Higgins also quotes her recent correspondence with a Mrs Sofia Grammatiki, who had many years earlier guided Higgins and her parents around the museum at Heraklion, near Knossos on the island of Crete during a family holiday. Mrs Grammatiki views the labyrinth as a symbol of the imagination, representing the manner in which humans make associations. She says that stories have this comfort in them; they have a beginning and an end. They find a way out of the labyrinth.

(I wonder if Mrs Grammatiki ever read Italo Calvino’s labyrinthine tale, ‘If on a Winter’s Night a Traveller’ (1980), and if so, what she made of it. I suspect she’d give it the thumbs down, like most of my book club friends. Personally, I loved it.)

Having reflected on the comfort of books and things in my post on Finding Comfort in Still Life last year, I can see what Mrs Grammatiki is getting at, although I do appreciate that reading may at times be uncomfortable. And that is not a bad thing.

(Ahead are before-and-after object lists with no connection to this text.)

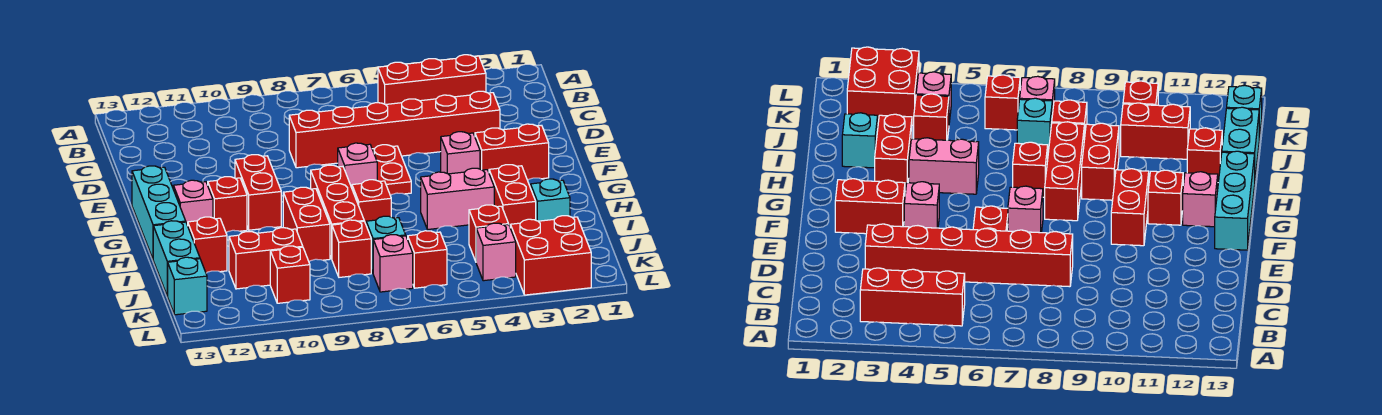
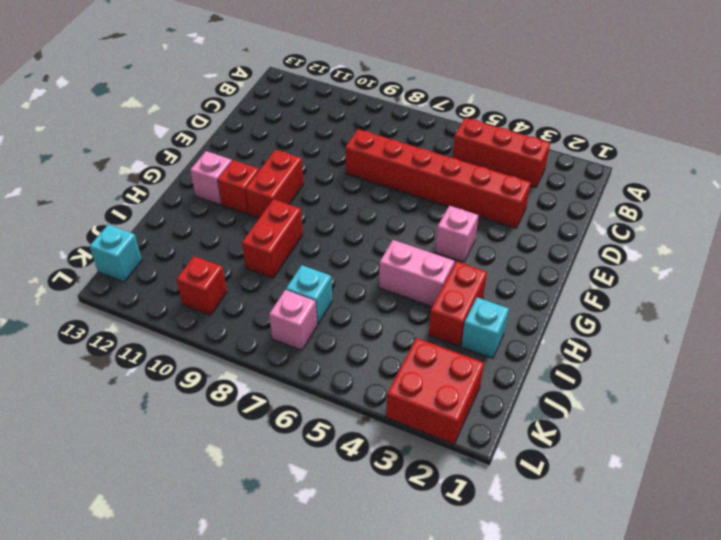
none -> red plate E6:F6 level 1
none -> red brick F2:F3 level 1
none -> pink brick F7 level 1

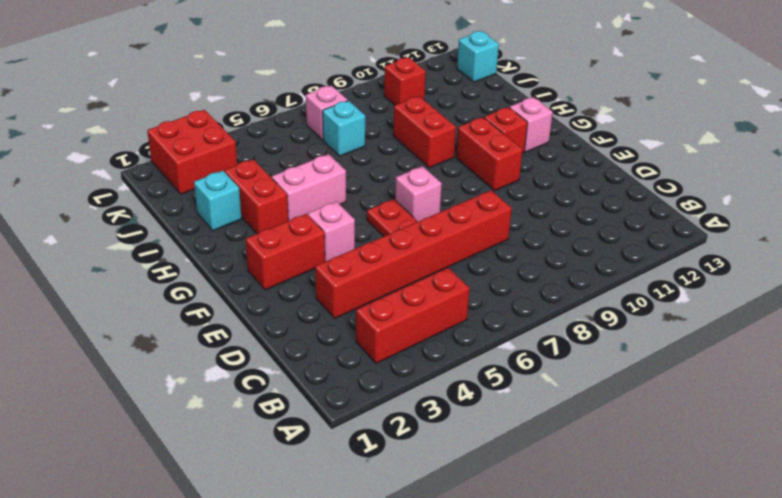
none -> cyan brick F13:H13 level 1
none -> red brick G8:I8 level 1
none -> red brick H7 level 1

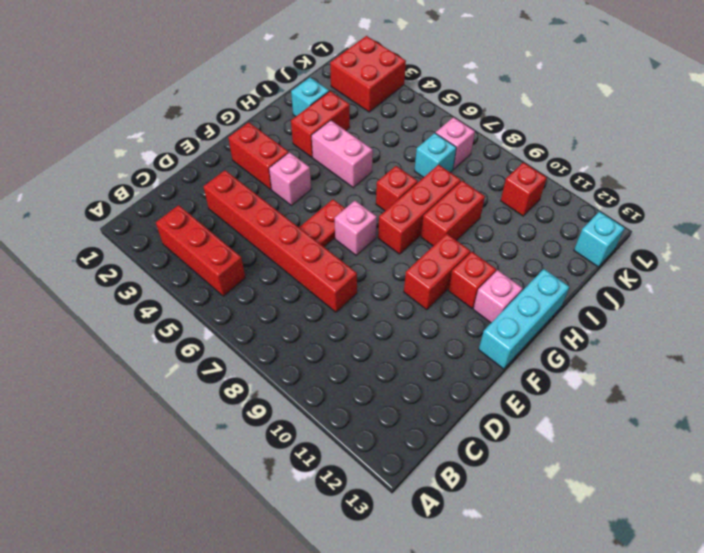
none -> red brick I12 level 1
none -> cyan brick I13:J13 level 1
none -> red brick J4 level 1

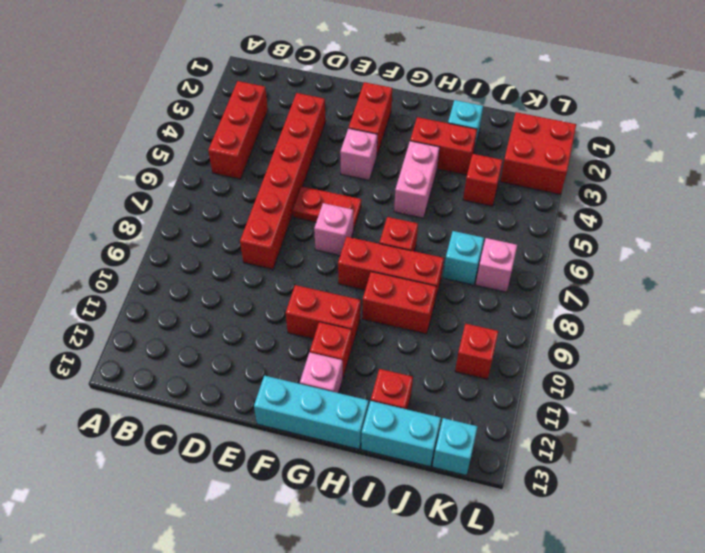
none -> red brick J8 level 1
none -> red brick J10:J11 level 1
none -> pink brick K4 level 1

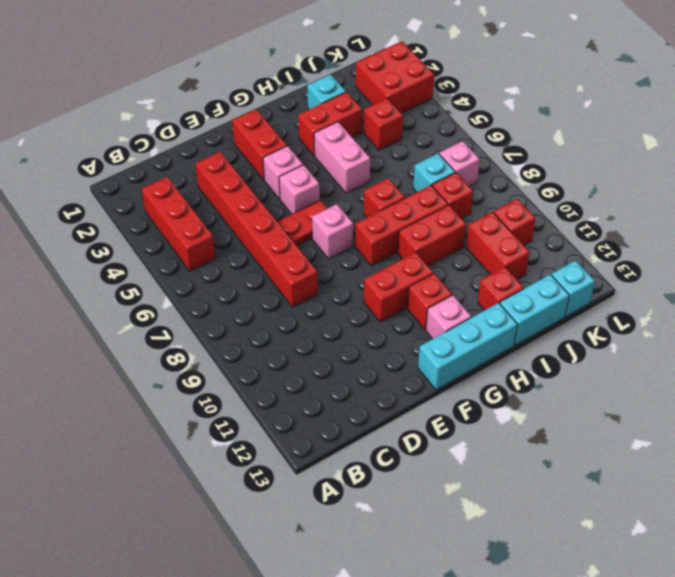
pink brick F5 level 1 -> pink brick K4 level 1
none -> red brick K6 level 1

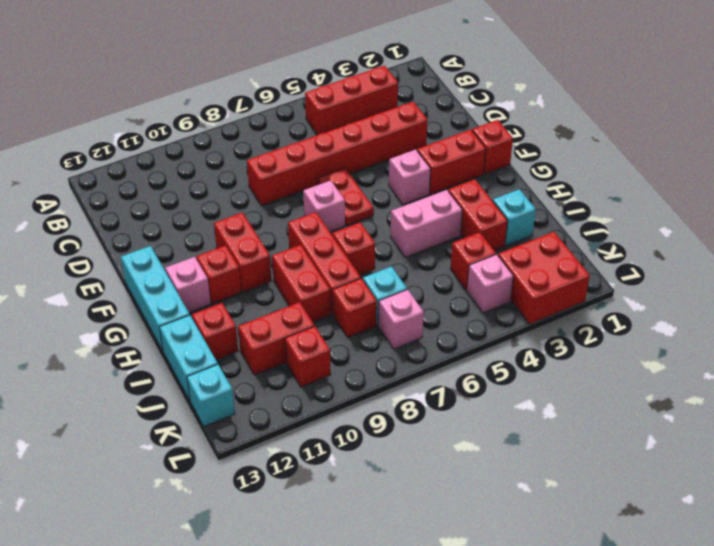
red brick F1 level 1 -> red brick K6 level 1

It does us good to be challenged, as I found recently with David Jarrett’s profound memoir, ’33 Meditations on Death: Notes from the Wrong end of Medicine’ (2021). While the book is life affirming in many ways, I did find his unflinching chapter on, ‘Dying á la Mode’ brutal and tender in equal measures.

Books, labyrinths, and life, let’s step in and see where the path takes us.